Looking at life this way, my titular question becomes a lot more valid. Humans really have no special survival mechanisms, at least none that can save us from drought, storms, famine, or semi-trucks. So how is it that we’ve been so successful? How did our distant ancestors ever make it in such a hostile world?
I was recently listening to a podcast, Planet Money (which I would say is one of the highest quality podcasts out there today). Episode #248 (find it on iTunes!) is about the great economist Adam Smith and his political and economic philosophies, and in the podcast, a guest on the show brings up an interesting point about Smith’s philosophy: We as humans are weak and vulnerable, and we survive only by cooperation. He believed that the exchange of goods, services, and most strikingly, ideas is what allows to survive in this harsh world.
Now, this philosophy really took hold with me for one reason or another. The idea that exchange is what allows us to survive is strange at first, but also extremely compelling. As we humans progress through life, we learn more things about the world around us, and the more we know, the better prepared we are to deal with the problems we encounter throughout life. When you get right down to it, the only reason that humans have been so successful is that we’ve been better able to work with each other to advance common interests, and we’ve been better at communicating with each other.
I would say those are the two keys to human survival: Cooperation and communication. By cooperating with each other, we as humans have been able to build huge civilizations, make incredible technological discoveries and advances, and build vastly better lives (on average) than we had even 1,000 years ago! For such a young race (humans probably diverged from neanderthals about 500,000 years ago, while modern shark species date from 100 million years ago), we as humans have done extraordinarily well. While we still tear each other apart in war and can carry out horrifying acts of cruelty against each other, we’re nonetheless able to work together more than any other species, and it’s allowed us to put together everything from mud huts to space shuttles.
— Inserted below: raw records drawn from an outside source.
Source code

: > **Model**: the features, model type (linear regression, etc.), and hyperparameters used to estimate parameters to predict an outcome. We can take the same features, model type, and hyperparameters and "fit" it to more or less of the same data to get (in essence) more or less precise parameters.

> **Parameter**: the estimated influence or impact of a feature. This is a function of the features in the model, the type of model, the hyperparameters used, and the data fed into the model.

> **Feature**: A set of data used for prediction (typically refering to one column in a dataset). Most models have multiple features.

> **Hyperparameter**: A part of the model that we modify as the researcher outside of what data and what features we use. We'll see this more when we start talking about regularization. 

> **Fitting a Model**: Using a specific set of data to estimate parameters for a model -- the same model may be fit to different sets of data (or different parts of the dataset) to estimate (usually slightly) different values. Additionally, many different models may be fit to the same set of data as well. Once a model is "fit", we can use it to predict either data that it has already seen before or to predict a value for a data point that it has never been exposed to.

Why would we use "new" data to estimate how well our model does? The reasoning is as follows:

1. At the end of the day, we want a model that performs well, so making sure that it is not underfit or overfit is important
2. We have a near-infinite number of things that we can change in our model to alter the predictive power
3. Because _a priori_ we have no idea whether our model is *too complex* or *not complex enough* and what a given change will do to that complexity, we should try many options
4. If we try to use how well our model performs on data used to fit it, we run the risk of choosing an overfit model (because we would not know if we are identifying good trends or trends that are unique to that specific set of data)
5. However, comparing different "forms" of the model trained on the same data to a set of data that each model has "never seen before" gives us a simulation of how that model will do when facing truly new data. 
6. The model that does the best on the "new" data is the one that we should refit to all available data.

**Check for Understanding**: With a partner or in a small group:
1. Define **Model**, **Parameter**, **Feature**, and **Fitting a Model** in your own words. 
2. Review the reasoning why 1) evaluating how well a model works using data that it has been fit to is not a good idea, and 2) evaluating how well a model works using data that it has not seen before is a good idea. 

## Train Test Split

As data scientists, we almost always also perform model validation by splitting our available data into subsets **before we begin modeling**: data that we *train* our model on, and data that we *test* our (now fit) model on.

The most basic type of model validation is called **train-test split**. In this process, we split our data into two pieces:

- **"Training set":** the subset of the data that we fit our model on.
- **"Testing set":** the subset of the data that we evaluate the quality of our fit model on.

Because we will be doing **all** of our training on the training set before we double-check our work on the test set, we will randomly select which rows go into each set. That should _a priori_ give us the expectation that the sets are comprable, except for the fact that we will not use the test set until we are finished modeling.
Our communicational abilities help a lot too. While other animal species certainly communicate, by hormones, verbal sounds, physical features, and a host of other methods, no other species on the planet can top the human ability to communicate and discuss complex ideas. Unlike any other animals (at least as far as we know!), humans are able to comprehend and construct economic systems, political structures, and, some would say, religious outlooks. We possess a whole parallel world of ideas and principles that no other species on our planet can claim.
And indeed, it’s this that keeps us alive. By working together, humanity has been able to accomplish more than any other force on this earth, excepting the forces of the Earth itself. While it’s true that we sometimes overuse and abuse this power, it’s what has allowed us to stay alive. Without our complex network of social, economic, and technological connections, we lose so much ability to thrive. I may write more on this later, and whether it’s a good or a bad way to be, but for now I’m content to marvel at this. I think it’s incredible how the complex world we’ve built around us, our governments, our countries, our economies, even our dinner table chats, have made us the dominant species on this planet.